L’anno
scorso a quest’ora io ero un uomo libero: fuori legge ma libero, avevo un nome
e una famiglia, possedevo una mente avida e inquieta e un corpo agile e sano.
Pensavo a molte lontanissime cose: al mio lavoro, alla fine della guerra, al
bene e al male, alla natura delle cose e alle leggi che governano l’agire
umano; e inoltre alle montagne, a cantare, all’amore, alla musica, alla poesia.

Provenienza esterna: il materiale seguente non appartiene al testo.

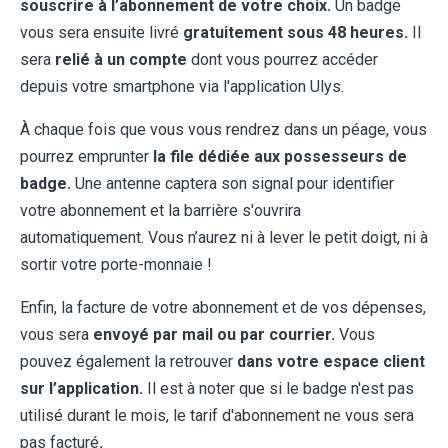
souscrire à l’abonnement de votre choix.
Un badge
vous sera ensuite livré
gratuitement sous 48 heures.
Il
sera
relié à un compte
dont vous pourrez accéder
depuis votre smartphone via l'application Ulys.
À chaque fois que vous vous rendrez dans un péage, vous
pourrez emprunter
la file dédiée aux possesseurs de
badge.
Une antenne captera son signal pour identifier
votre abonnement et la barrière s'ouvrira
automatiquement. Vous n’aurez ni à lever le petit doigt, ni à
sortir votre porte-monnaie !
Enfin, la facture de votre abonnement et de vos dépenses,
vous sera
envoyé par mail ou par courrier.
Vous
pouvez également la retrouver
dans votre espace client
sur l’application.
Il est à noter que si le badge n'est pas
utilisé durant le mois, le tarif d'abonnement ne vous sera
pas facturé
.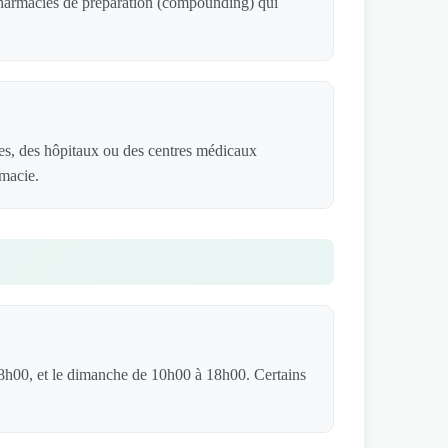
 pharmacies de préparation (compounding) qui
es, des hôpitaux ou des centres médicaux
rmacie.
8h00, et le dimanche de 10h00 à 18h00. Certains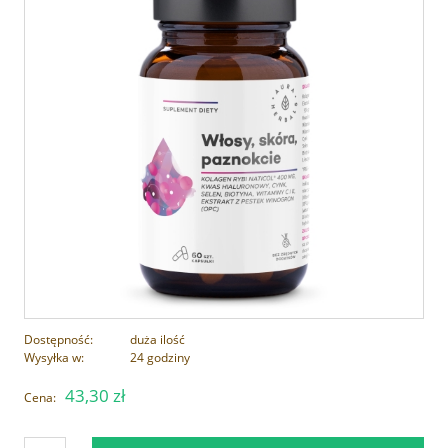
Dostępność:
duża ilość
Wysyłka w:
24 godziny
43,30 zł
Cena: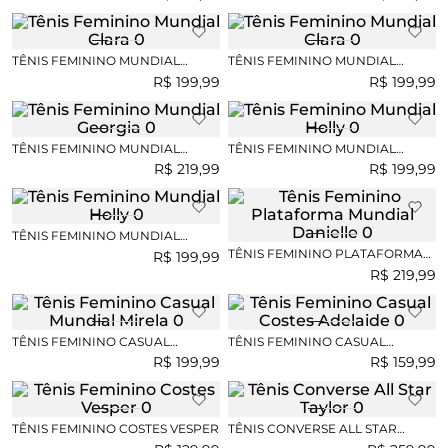
TÊNIS FEMININO MUNDIAL
TÊNIS FEMININO MUNDIAL
CLARA
CLARA
R$
199
,
99
R$
199
,
99
TÊNIS FEMININO MUNDIAL
TÊNIS FEMININO MUNDIAL
GEORGIA
HOLLY
R$
219
,
99
R$
199
,
99
TÊNIS FEMININO MUNDIAL
HOLLY
TÊNIS FEMININO PLATAFORMA
R$
199
,
99
MUNDIAL DANIELLE
R$
219
,
99
TÊNIS FEMININO CASUAL
TÊNIS FEMININO CASUAL
MUNDIAL MIRELA
COSTES ADELAIDE
R$
199
,
99
R$
159
,
99
TÊNIS FEMININO COSTES VESPER
TÊNIS CONVERSE ALL STAR
TAYLOR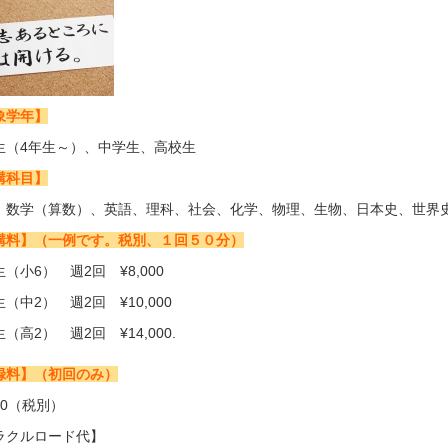
象学年】
生（4年生～）、中学生、高校生
講科目】
、数学（算数）、英語、理科、社会、化学、物理、生物、日本史、世界
講料】（一例です。税別、１回５０分
）
（小6） 週2回 ¥8,000
（中2） 週2回 ¥10,000
（高2） 週2回 ¥14,000.
録料】（初回のみ）
000（税別）
ラクルロード代】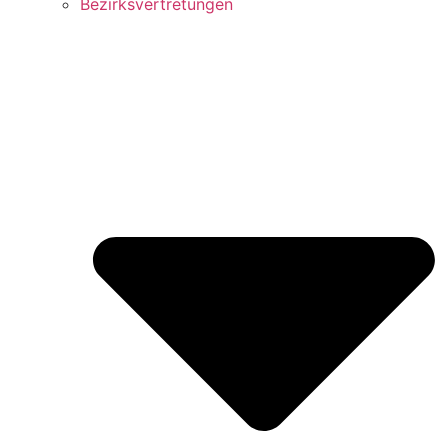
Bezirks­vertretungen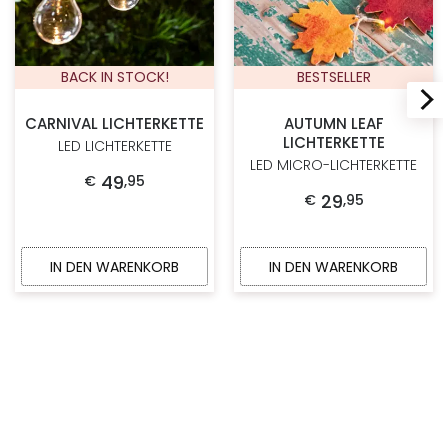
BACK IN STOCK!
BESTSELLER
CARNIVAL LICHTERKETTE
AUTUMN LEAF
LICHTERKETTE
LED LICHTERKETTE
LED MICRO-LICHTERKETTE
49
€
,
95
29
€
,
95
IN DEN WARENKORB
IN DEN WARENKORB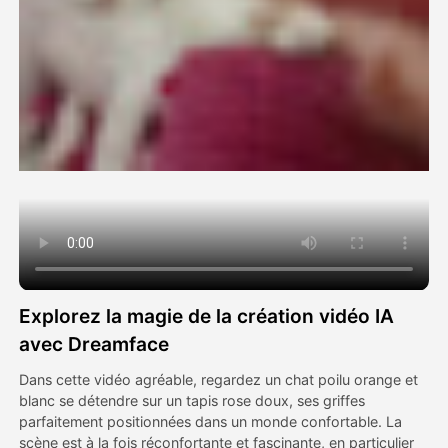
Vidéo d'avatar
▼
AI vidéo
▼
Photos d'IA
▼
Autres outils
▼
Voir tous les modèles
Explorez la magie de la création vidéo IA
Galerie
avec Dreamface
Dans cette vidéo agréable, regardez un chat poilu orange et
blanc se détendre sur un tapis rose doux, ses griffes
Blog
parfaitement positionnées dans un monde confortable. La
scène est à la fois réconfortante et fascinante, en particulier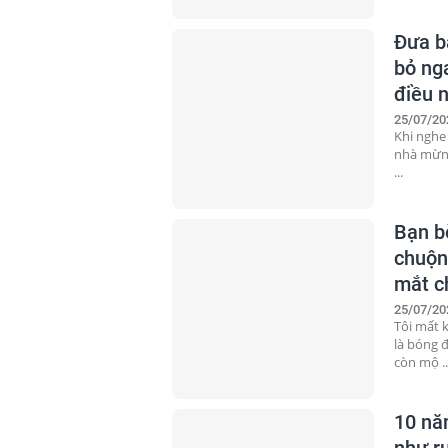
Đưa bạ
bỏ nga
điều 
25/07/20
Khi nghe 
nhà mừng 
...
Bạn b
chuộn
mắt c
25/07/20
Tôi mất 
là bóng 
còn mộ ..
10 nă
như ru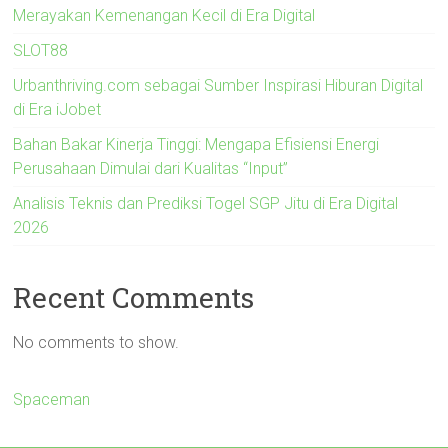
Merayakan Kemenangan Kecil di Era Digital
SLOT88
Urbanthriving.com sebagai Sumber Inspirasi Hiburan Digital
di Era iJobet
Bahan Bakar Kinerja Tinggi: Mengapa Efisiensi Energi
Perusahaan Dimulai dari Kualitas “Input”
Analisis Teknis dan Prediksi Togel SGP Jitu di Era Digital
2026
Recent Comments
No comments to show.
Spaceman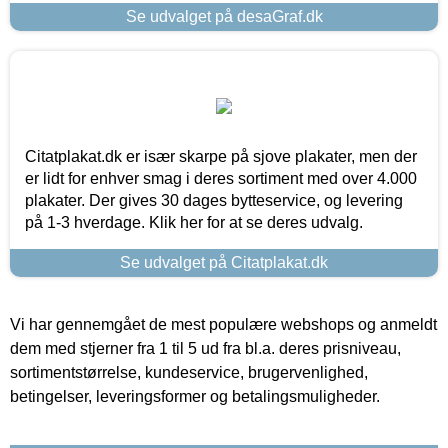
Se udvalget på desaGraf.dk
Citatplakat.dk er især skarpe på sjove plakater, men der
er lidt for enhver smag i deres sortiment med over 4.000
plakater. Der gives 30 dages bytteservice, og levering
på 1-3 hverdage. Klik her for at se deres udvalg.
Se udvalget på Citatplakat.dk
Vi har gennemgået de mest populære webshops og anmeldt
dem med stjerner fra 1 til 5 ud fra bl.a. deres prisniveau,
sortimentstørrelse, kundeservice, brugervenlighed,
betingelser, leveringsformer og betalingsmuligheder.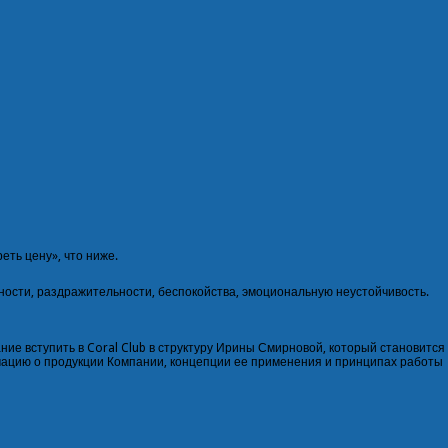
еть цену», что ниже.
ности, раздражительности, беспокойства, эмоциональную неустойчивость.
ие вступить в Coral Club в структуру Ирины Смирновой, который становится
мацию о продукции Компании, концепции ее применения и принципах работы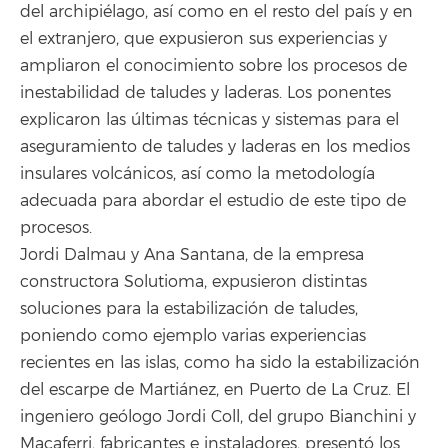
del archipiélago, así como en el resto del país y en
el extranjero, que expusieron sus experiencias y
ampliaron el conocimiento sobre los procesos de
inestabilidad de taludes y laderas. Los ponentes
explicaron las últimas técnicas y sistemas para el
aseguramiento de taludes y laderas en los medios
insulares volcánicos, así como la metodología
adecuada para abordar el estudio de este tipo de
procesos.
Jordi Dalmau y Ana Santana, de la empresa
constructora Solutioma, expusieron distintas
soluciones para la estabilización de taludes,
poniendo como ejemplo varias experiencias
recientes en las islas, como ha sido la estabilización
del escarpe de Martiánez, en Puerto de La Cruz. El
ingeniero geólogo Jordi Coll, del grupo Bianchini y
Macaferri, fabricantes e instaladores, presentó los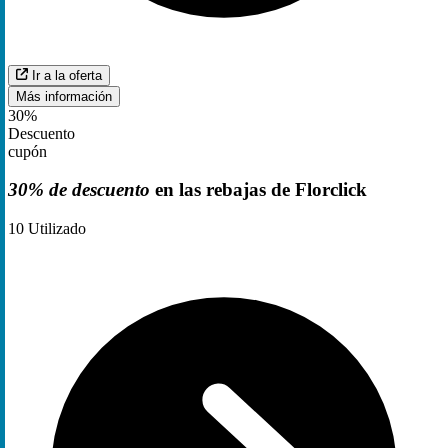
Ir a la oferta
Más información
30%
Descuento
cupón
30% de descuento
en las rebajas de Florclick
10
Utilizado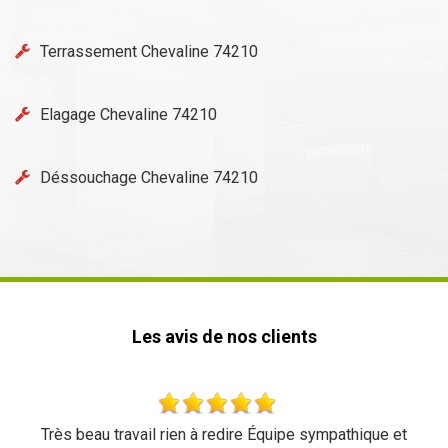
Terrassement Chevaline 74210
Elagage Chevaline 74210
Déssouchage Chevaline 74210
Les avis de nos clients
Très beau travail rien à redire Équipe sympathique et
Tr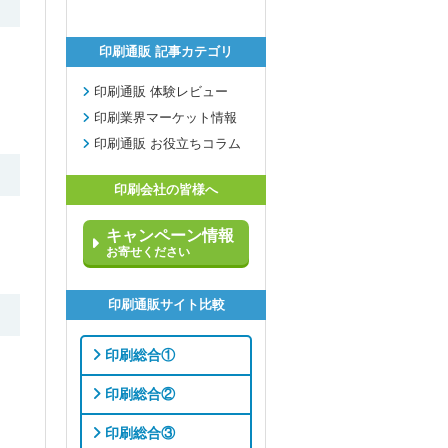
印刷通販 記事カテゴリ
印刷通販 体験レビュー
印刷業界マーケット情報
印刷通販 お役立ちコラム
印刷会社の皆様へ
キャンペーン情報
お寄せください
印刷通販サイト比較
印刷総合①
印刷総合②
印刷総合③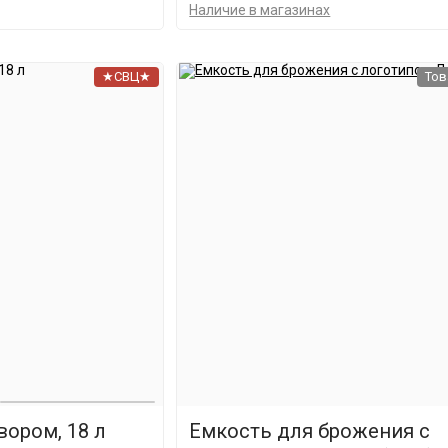
Наличие в магазинах
★СВЦ★
Тов
вором, 18 л
Емкость для брожения с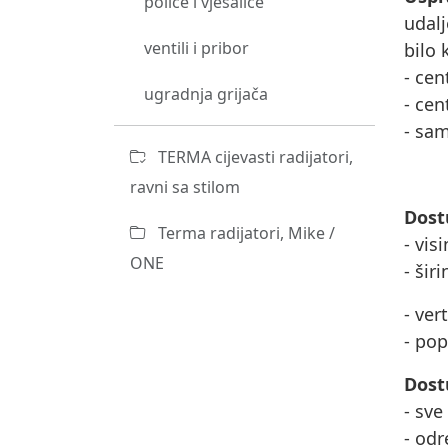
police i vješalice
udalj
ventili i pribor
bilo 
- cen
ugradnja grijača
- cen
- sam
TERMA cijevasti radijatori,
ravni sa stilom
Dost
Terma radijatori, Mike /
- vis
ONE
- šir
- ver
- pop
Dost
- sve
- odr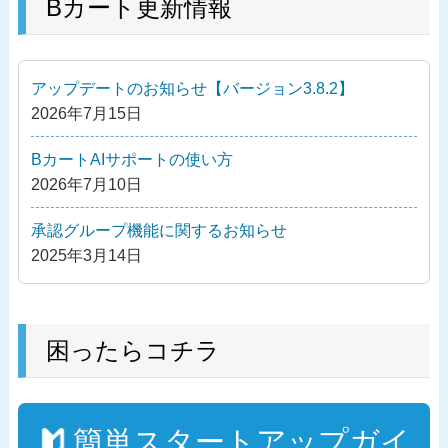
の
Bカート更新情報
ビ
投
ゲ
稿
ー
アップデートのお知らせ【バージョン3.8.2】
シ
2026年7月15日
ョ
ン
BカートAIサポートの使い方
2026年7月10日
承認グループ機能に関するお知らせ
2025年3月14日
困ったらコチラ
簡単スタートアップガイ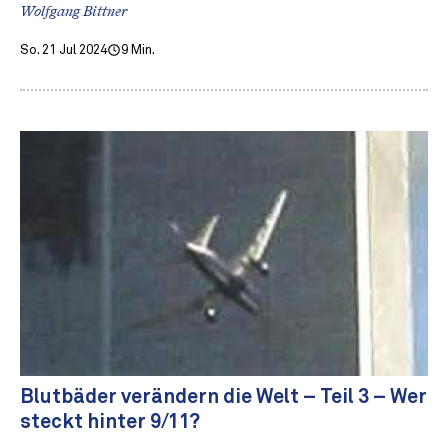
Wolfgang Bittner
So. 21 Jul 2024
9 Min.
Blutbäder verändern die Welt – Teil 3 – Wer
steckt hinter 9/11?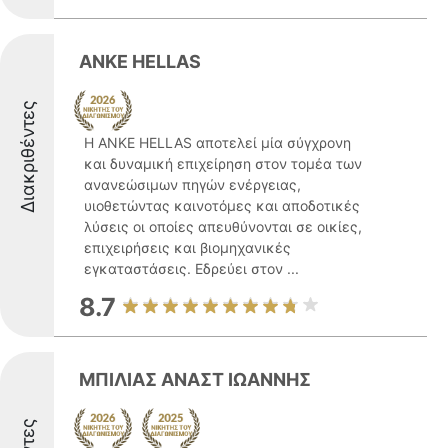
ANKE HELLAS
Διακριθέντες
Η ANKE HELLAS αποτελεί μία σύγχρονη
και δυναμική επιχείρηση στον τομέα των
ανανεώσιμων πηγών ενέργειας,
υιοθετώντας καινοτόμες και αποδοτικές
λύσεις οι οποίες απευθύνονται σε οικίες,
επιχειρήσεις και βιομηχανικές
εγκαταστάσεις. Εδρεύει στον ...
8.7
ΜΠΙΛΙΑΣ ΑΝΑΣΤ ΙΩΑΝΝΗΣ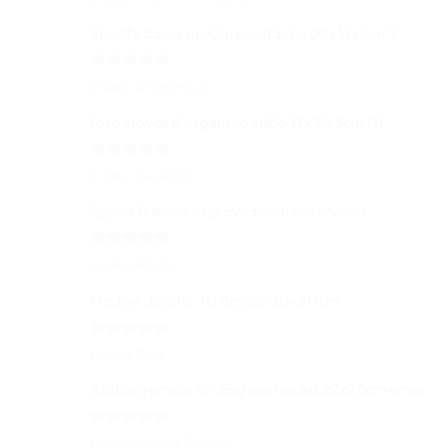
5
iš 5
Spotify daina su Jūsų nuotrauka 20x14x1cm V
Įvertinimas:
pridėjo Anonymous
5
iš 5
foto stovas iš organinio stiklo 13x18x3cm 01
Įvertinimas:
pridėjo Jevgenija
5
iš 5
Spyna širdelės su graviravimu vestuvėms
Įvertinimas:
pridėjo Rita D.
5
iš 5
Medinė dėlionė 70 detalių 20x30cm
Įvertinimas:
pridėjo Olga
5
iš 5
Stiklinis rėmelis su Jūsų nuotrauka 22x25cm 4mm
Įvertinimas:
pridėjo Jolanta Tunkevič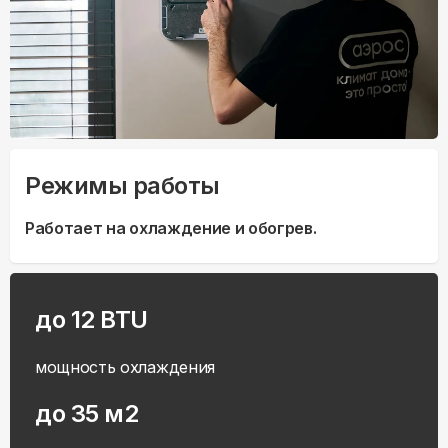
Режимы работы
Работает на охлаждение и обогрев.
до 12 BTU
мощность охлаждения
до 35 м2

Avevo una enorme, radicata, sciocca fiducia nelle benevolenza del destino, e
uccidere e morire mi parevano cose estranee e letterarie. I miei giorni erano
lieti e tristi, ma tutti li rimpiangevo, tutti erano densi e positivi;
l’avvenire mi stava davanti come una grande ricchezza. Della mia vita di allora
non mi resta oggi che quanto basta per soffrire la fame e il freddo; non sono
più abbastanza vivo per sapermi sopprimere.
Se
parlassi meglio tedesco, potrei provare a spiegare tutto questo a Frau Mayer;
ma certo non capirebbe, o se fosse così intelligente e così buona da capire,
non potrebbe sostenere la mia vicinanza, e mi fuggirebbe, come si fugge il
contatto con un malato incurabile o con un condannato a morte. O forse mi
regalerebbe un buono per mezzo litro di zuppa civile.